私は現在の会社に新卒で入社してから、今年で7年目になる29代です。食品会社の工場で製造を担当していたのですが、正直なところ「工場勤務」という言葉に皆さんはあまりいいイメージはわかないのではないでしょうか。

単純作業、重労働、暗い、汚いなどネガティブな言葉をまず想像されると思います。

実際、新卒で入社した私が最初に任された仕事が、商品の検品および出荷作業でした。ラインを流れてくる商品を検品し、箱に詰めて出荷する。1日約10時間ひたすらその単純作業の繰り返しです。面白味のかけらもありません。

暗くてじめじめした冷蔵庫の中で人と話すこともなく、黙々と作業しなければならないのは本当に辛いことでした。

営業や総務といった仕事を希望して入社してきた私にとって、こんなはずじゃないのに、こんな仕事を続けて何か意味があるんだろうか、という考えが頭を支配するのにそう時間はかかりませんでした。

しかし両親や恋人の手前、せっかく正社員として得た仕事を簡単に放り出すわけにもいかず、そのときはとりあえず我慢して続けようと自分に言い聞かせました。

幸い残業は少なく、ストレス発散に遊びまわる時間だけはたくさんあったのです。そんなとき、友人の誘いで暇つぶしに英会話にでも通ってみようということになりました。

学生時代は勉強を面白いと思ったことなどほとんどなかったのですが、やってみるとこれが意外と面白く、次第に英会話は私の趣味のひとつとなっていきました。

それから4年が経っても、私の状況は特に変わりませんでした。出荷担当から製造担当になり工場の仕事も一通り覚えたのですが、それに伴い責任も増えて、上司からは叱責される。辛い、辞めたいという気持ちはより大きくなっていました。

そろそろこの仕事に我慢するのも限界だと感じた頃、チャンスがやってきました。東南アジアに新たに工場を開設することとなり、英語を使える人材を優先的に派遣するという話が出たのです。

ある程度英語を身につけていた私はその候補となることができ、2年間の海外赴任が決定しました。現地では開設のための準備作業、現地採用の工場スタッフの指導などを担当し、入社当初やりたいと思っていた仕事にやっと出会うことができました。

仕事が辛い、こんなの希望していた仕事じゃない、と感じている方に私が伝えたいこと。それは、どんなにつまらない仕事でも、どこかで自分がやりたいと思っている仕事に繋がっているということです。

私の場合は海外で現地の工場スタッフの指導を担当した時、工場での単純作業の経験が本当に役に立ちました。
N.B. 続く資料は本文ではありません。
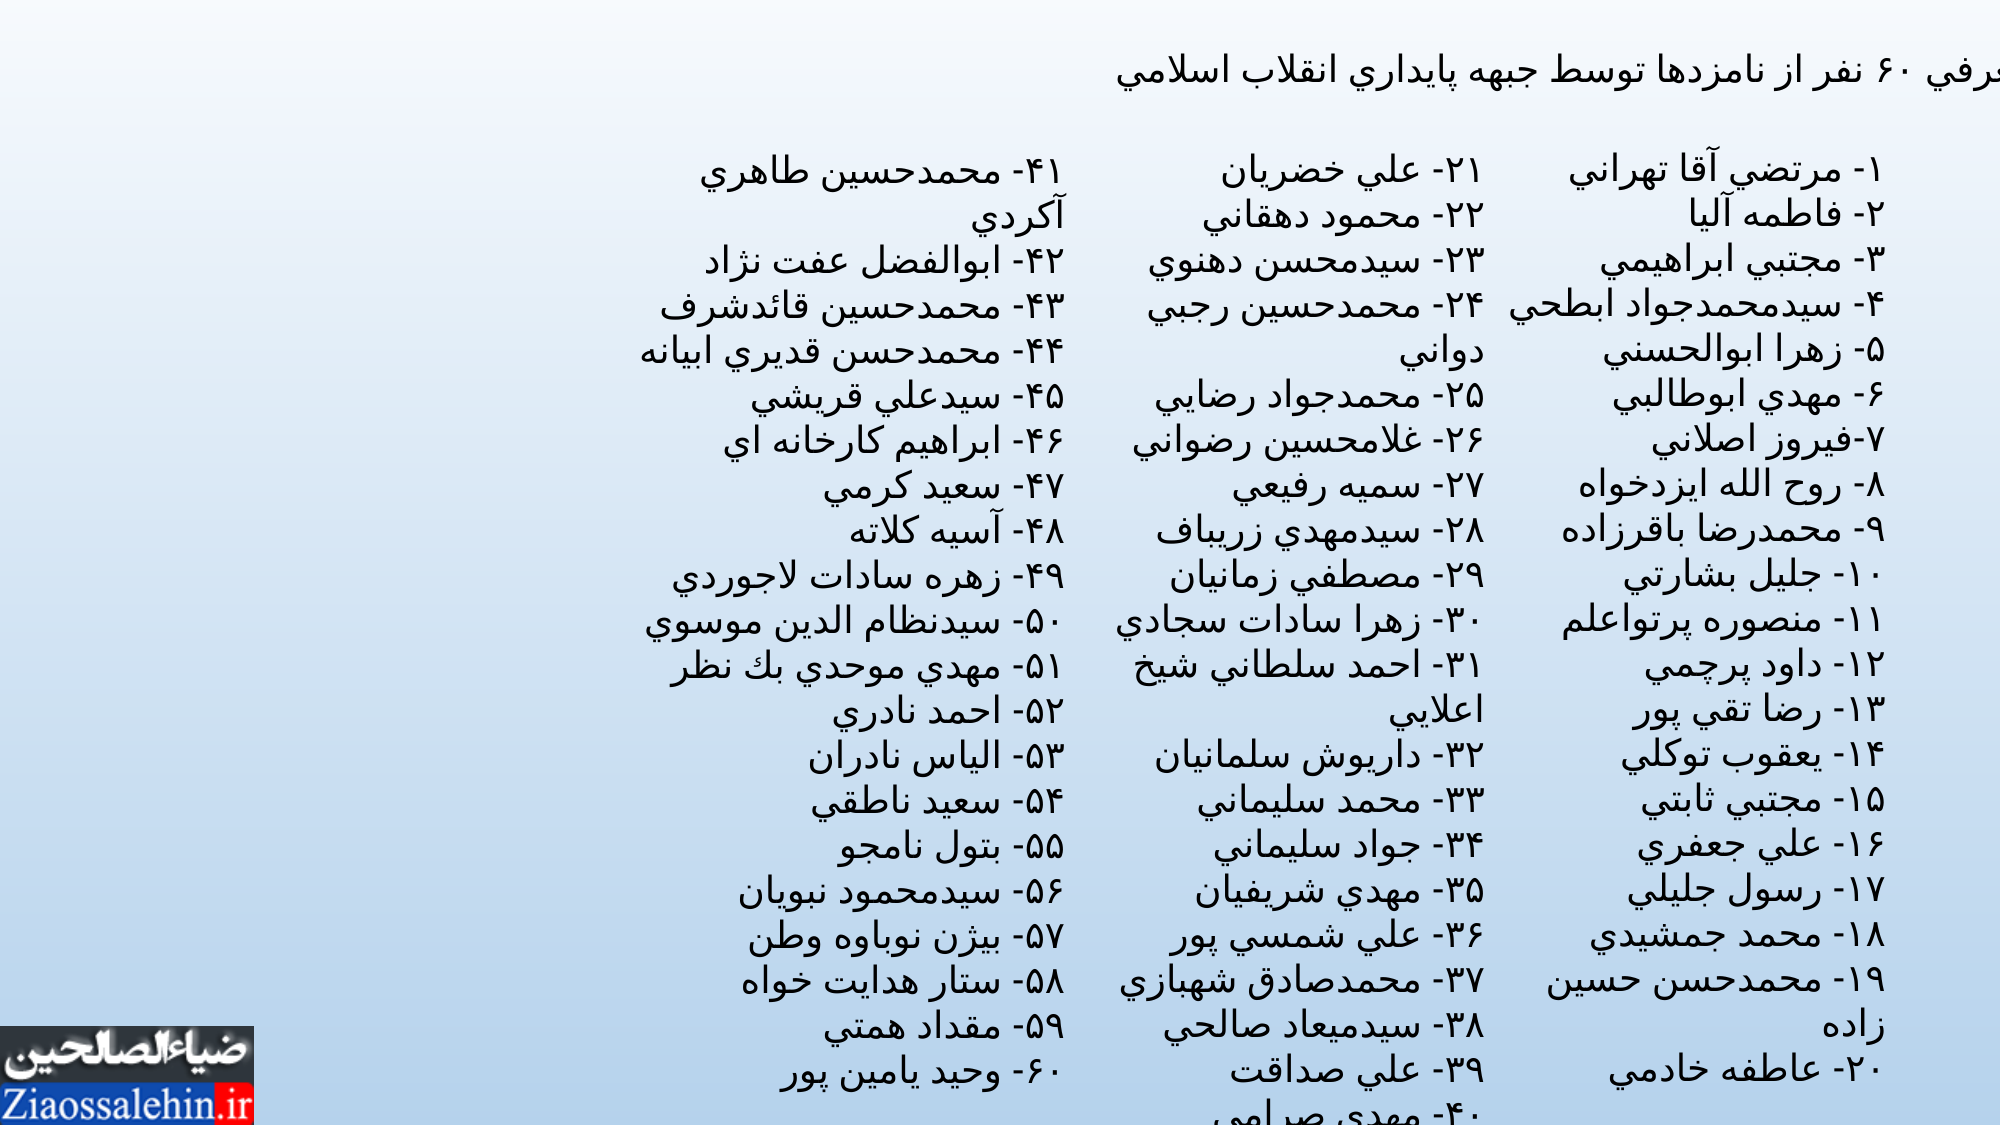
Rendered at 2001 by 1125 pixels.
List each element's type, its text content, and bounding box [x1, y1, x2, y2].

text_box معرفي ۶۰ نفر از نامزدها توسط جبهه پايداري انقلاب اسلامي [1100, 37, 2000, 97]
text_box ۱- مرتضي آقا تهراني ۲- فاطمه آليا ۳- مجتبي ابراهيمي ۴- سيدمحمدجواد ابطحي ۵- زهرا ابوالحسني ۶- مهدي ابوطالبي ۷-فيروز اصلاني ۸- روح الله ايزدخواه ۹- محمدرضا باقرزاده ۱۰- جليل بشارتي ۱۱- منصوره پرتواعلم ۱۲- داود پرچمي ۱۳- رضا تقي پور ۱۴- يعقوب توكلي ۱۵- مجتبي ثابتي ۱۶- علي جعفري ۱۷- رسول جليلي ۱۸- محمد جمشيدي ۱۹- محمدحسن حسين زاده ۲۰- عاطفه خادمي [1470, 136, 1901, 1097]
text_box ۲۱- علي خضريان ۲۲- محمود دهقاني ۲۳- سيدمحسن دهنوي ۲۴- محمدحسين رجبي دواني ۲۵- محمدجواد رضايي ۲۶- غلامحسين رضواني ۲۷- سميه رفيعي ۲۸- سيدمهدي زريباف ۲۹- مصطفي زمانيان ۳۰- زهرا سادات سجادي ۳۱- احمد سلطاني شيخ اعلايي ۳۲- داريوش سلمانيان ۳۳- محمد سليماني ۳۴- جواد سليماني ۳۵- مهدي شريفيان ۳۶- علي شمسي پور ۳۷- محمدصادق شهبازي ۳۸- سيدميعاد صالحي ۳۹- علي صداقت ۴۰- مهدي صرامي [1079, 137, 1500, 1125]
text_box ۴۱- محمدحسين طاهري آكردي ۴۲- ابوالفضل عفت نژاد ۴۳- محمدحسين قائدشرف ۴۴- محمدحسن قديري ابيانه ۴۵- سيدعلي قريشي ۴۶- ابراهيم كارخانه اي ۴۷- سعيد كرمي ۴۸- آسيه كلاته ۴۹- زهره سادات لاجوردي ۵۰- سيدنظام الدين موسوي ۵۱- مهدي موحدي بك نظر ۵۲- احمد نادري ۵۳- الياس نادران ۵۴- سعيد ناطقي ۵۵- بتول نامجو ۵۶- سيدمحمود نبويان ۵۷- بيژن نوباوه وطن ۵۸- ستار هدايت خواه ۵۹- مقداد همتي ۶۰- وحيد يامين پور [623, 139, 1080, 1099]
picture [0, 1026, 254, 1125]
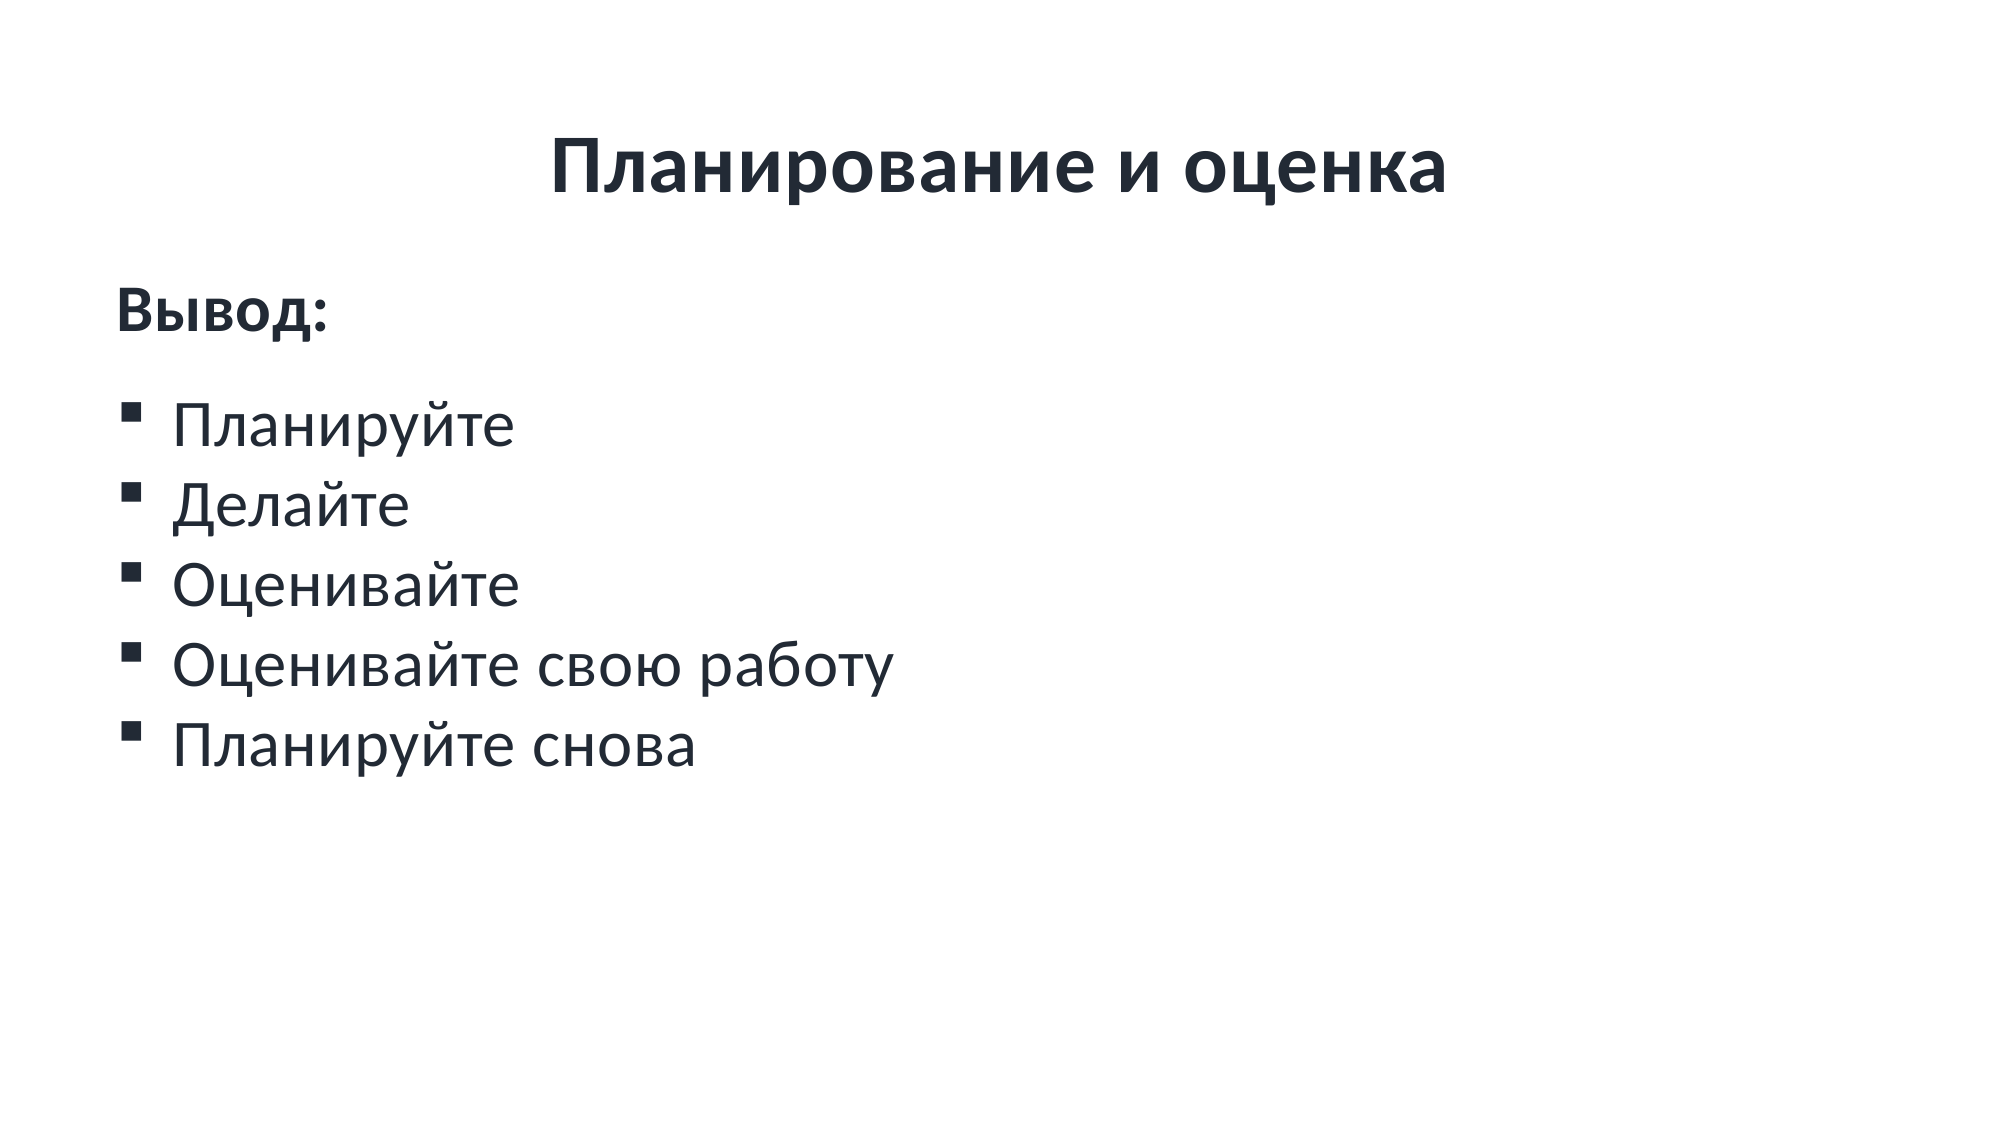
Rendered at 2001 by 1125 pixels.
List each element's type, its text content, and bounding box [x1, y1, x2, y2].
つまらない仕事も面白い仕事に繋がっていることを信じて、もう少し我慢してみることも選択肢の一つだと思います。

そして、ストレスが溜まったら時間の許す範囲で外に遊びに出て発散すること。外で遊んだり、勉強したりする中に、仕事につながる何かが落ちていることもあります。

私にとってのそれは英語でしたが、決してそれだけには限らないと思います。

例えばお酒が好きだったらバーに飲みに行ったり、音楽が好きだったら音楽仲間を作ってみたり、ほかにも学生の頃好きだったことをやってみたり。そこで出会った人とのつながりや知識、経験が仕事につながることもあります。

もし、それでもだめなら。その余裕がないほど切迫しているなら、その時はすっぱり辞めることも必要ではないかと私は思います。

私たちは生きるために仕事をしているのであって、死ぬために仕事をしているんじゃない。選択肢はほかにもあるはずです。一番大切なことは、自分の一番身近にいてくれる人、家族、恋人を幸せにすることではないでしょうか。

仕事があなたの大切な人の笑顔を奪うことに繋がるのなら、それはあってはならないことだと思います。その時は、辞めるということを躊躇しないでください。

長々と語ってきましたが、実は未だに私も悩んでいる一人です。悩みながらも自分のやりたかった仕事のため、家族のためにこの仕事を続けていきたいと思っています。